The topography of the terrain is given by a texture, loaded from an image file.

This is a good approximation of a fully standalone web app. It runs off-line, i.e., when the browser/device is not connected to the internet. You can add it to your smartphone/tablet home screen, and it would show a dedicated icon like a native app. It automatically updates when connected to the internet via the appcache mechanism (albeit officially deprecated, it still works). And of course it shows some nice animation and interactivity with the user.

Graphics-wise, this app demonstrates off-screen rendering, procedurally generated noise textures, reflection of sky in water, fog effect, perspective projection, and interactivity with mouse and touch.

Read more on this app in the dedicated blog entry.

Click here for source code.

A simple WebGL program displaying four revolving and flashing stars. The program explores the difference between rendering with triangles versus rendering with point sprites, as well as changing the viewport.

Click here for source code.

A WebGL program that implements a particle system using sprites, rendered as quads (each being a pair of triangles), and applying a texture from an image file.

Click here for source code.

A filter effect (mathematically, a convolution operation) done by sampling a texture several times for each fragment. The texture comes from an image of a galaxy. The smoke effect is achieved by randomly varying the filter coefficients, and by blending the blurred (filtered) image with a fresh copy of a rotated galaxy image. All of this is achieved using offscreen rendering to framebuffers.

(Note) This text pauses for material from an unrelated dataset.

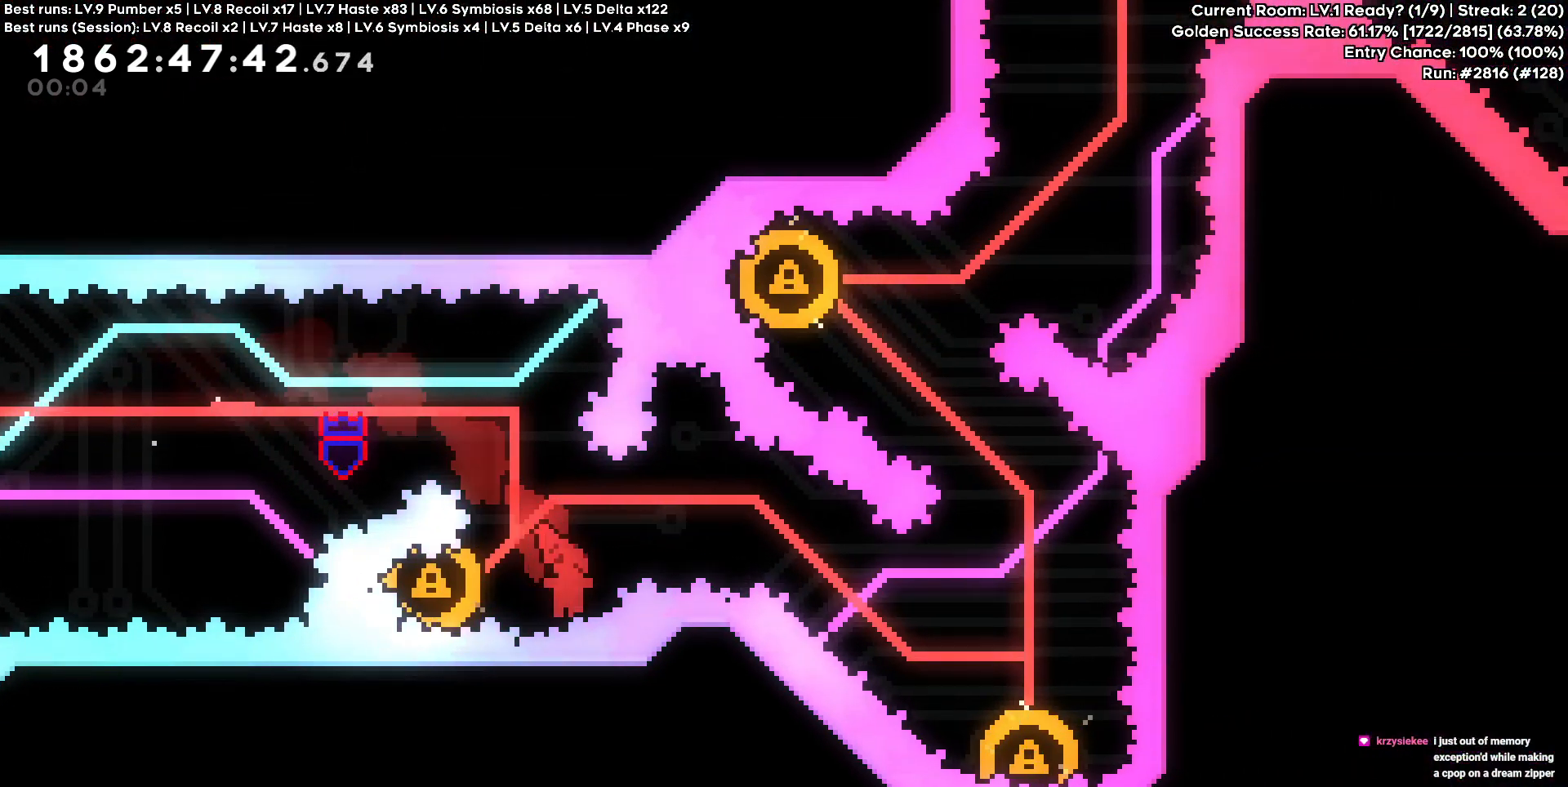
{"keys": ["d", "s"], "events": [[33, "a", "down"], [217, "a", "up"], [450, "d", "down"], [450, "s", "down"]]}
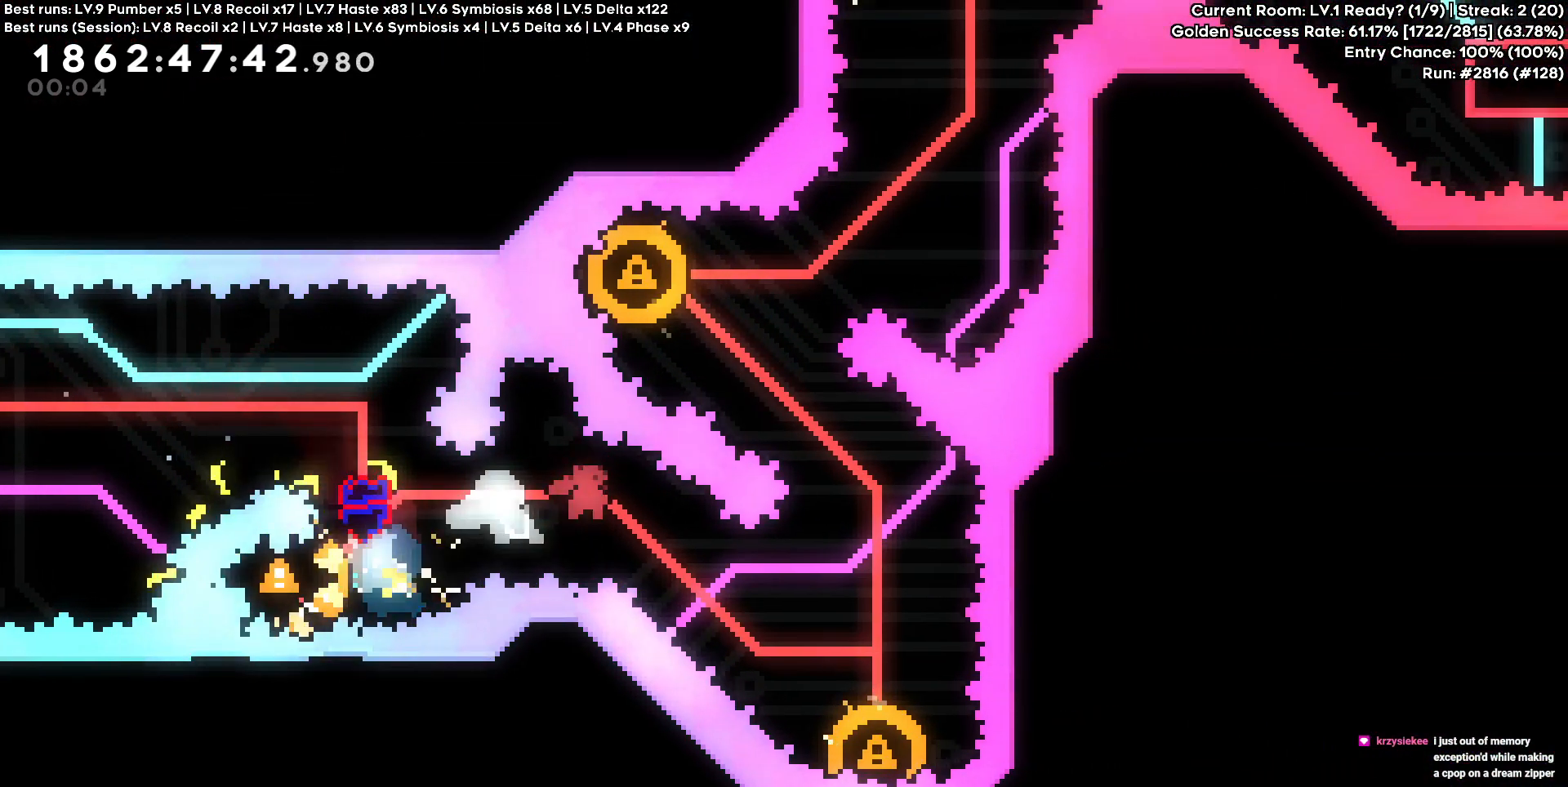
{"keys": [], "events": [[183, "s", "up"], [267, "d", "up"]]}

Click here for source code.

My take on a classic computer graphics exercise – Julia fractals. The traveling red dot represents the current value of the c parameter, that determines the shape of the fractal. By smoothly varying the parameter value over time, we get a nice animated fractal.

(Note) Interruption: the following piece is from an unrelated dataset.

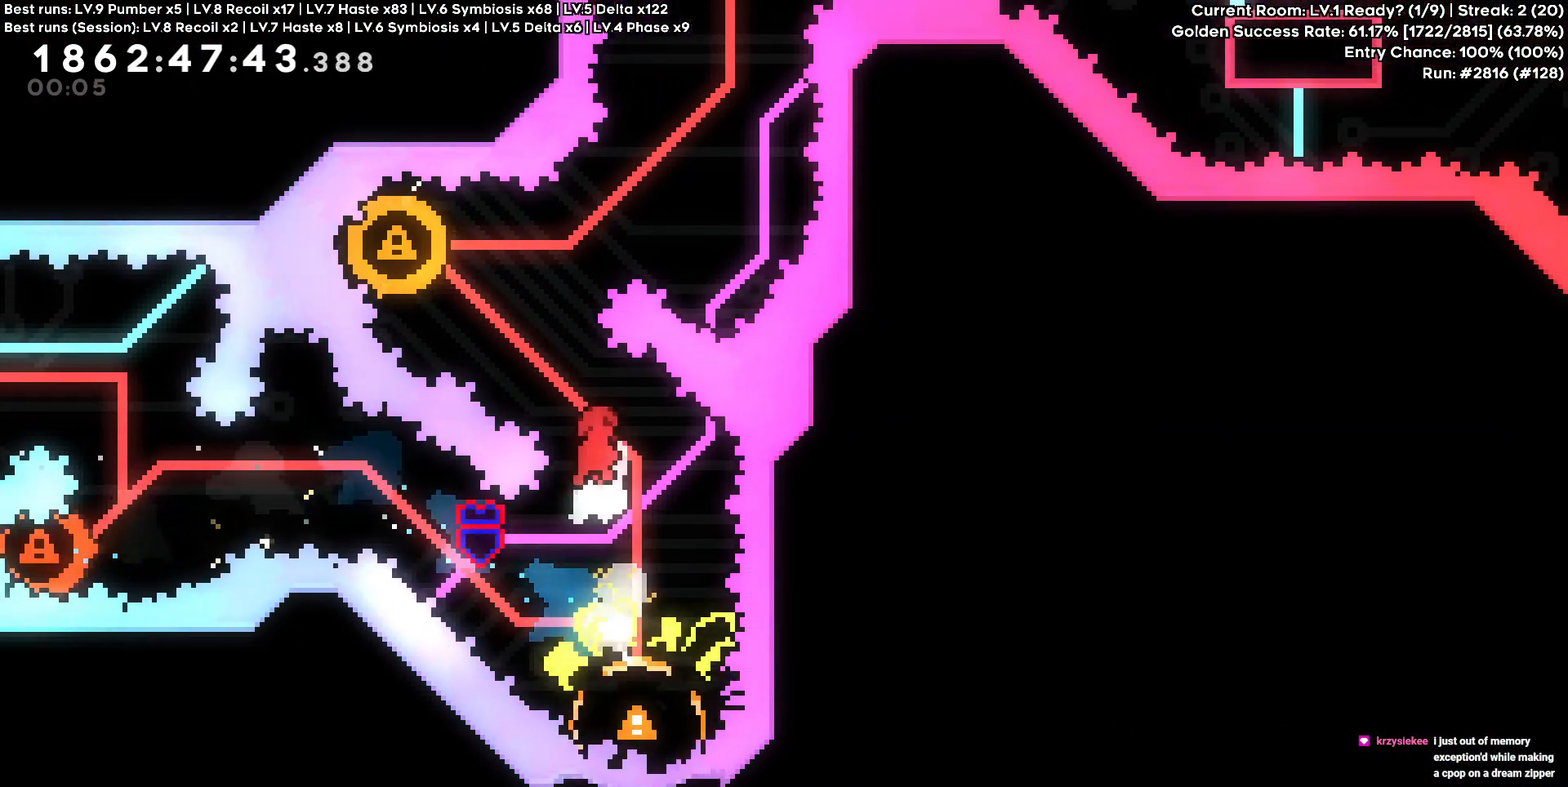
{"keys": [], "events": [[150, "a", "down"], [150, "w", "down"], [383, "w", "up"], [483, "a", "up"]]}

Click here for source code.

WebGL program that procedurally generates a marble texture. First a noise texture is created, using my implementation of Worley cellular noise (based on Voronoi diagrams). The noise texture is then used for domain distortion of the dark stripes, creating the deformation effect. The pinkish background pattern is also generated using the noise texture.

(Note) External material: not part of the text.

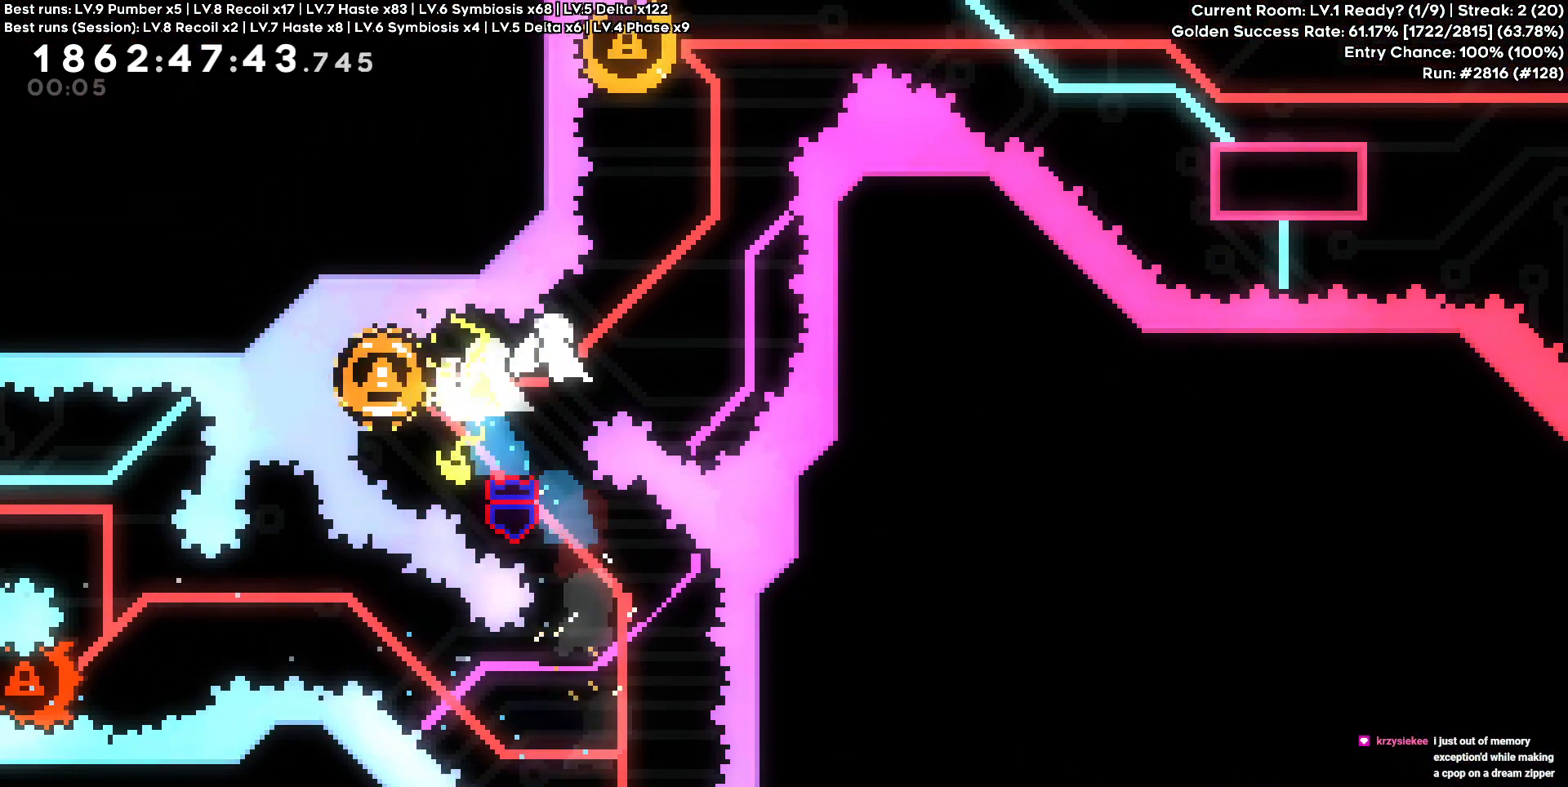
{"keys": ["a"]}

Click here for source code.

Using a procedurally generated Worley noise texture, domain distortion, and a simple color spline to create an animated flame.

Click here for source code.

Using a procedurally generated Worley noise texture, a simple color spline, and domain distortion, to create an animated pattern resembling the waves on the surface of a lake or a pool.

Click here for source code.

A simple drawing program that tests the touch/mouse event functionality of my WebGL helper library.

(Source code on GitHub.)

Draw a shape on the screen with the mouse or finger, and the path appears once you release your mouse button or stop touching the screen. The path is color coded based on the movement direction of the mouse/touch while drawing.

Click here for source code.

Billowing clouds and day/night cycle in this animation. Done with procedurally generated fractal Worley noise texture, and application of simple color splines.

Click here for source code.

Simulating pencil drawing of a mountain range, by combining white noise to create the pencil effect, and Worley fractal noise to create the ruggedness of the mountains.

Click here for source code.

I have originally written this program in C (OpenGL), and later translated it into JavaScript and WebGL. Its main purpose is to demonstrate automatic generation of bumpmaps from images. In this case, the cobblestone texture and the images of the buildings. The bumpiness of the cobblestones and buildings is most evident during sunset and sunrise.

In addition, the program demonstrates interactivity. You can navigate the town by dragging with the mouse or by panning on a touch screen.

Click here for source code.

Scientific publishing using web technologies

1. Forty years since Smith-Fretwell - an experiment with typesetting of scientific papers using web technologies. The scientific content is my own work on mathematical modeling of evolution of offspring size, in the context of an earlier work by Smith and Fretwell (1974).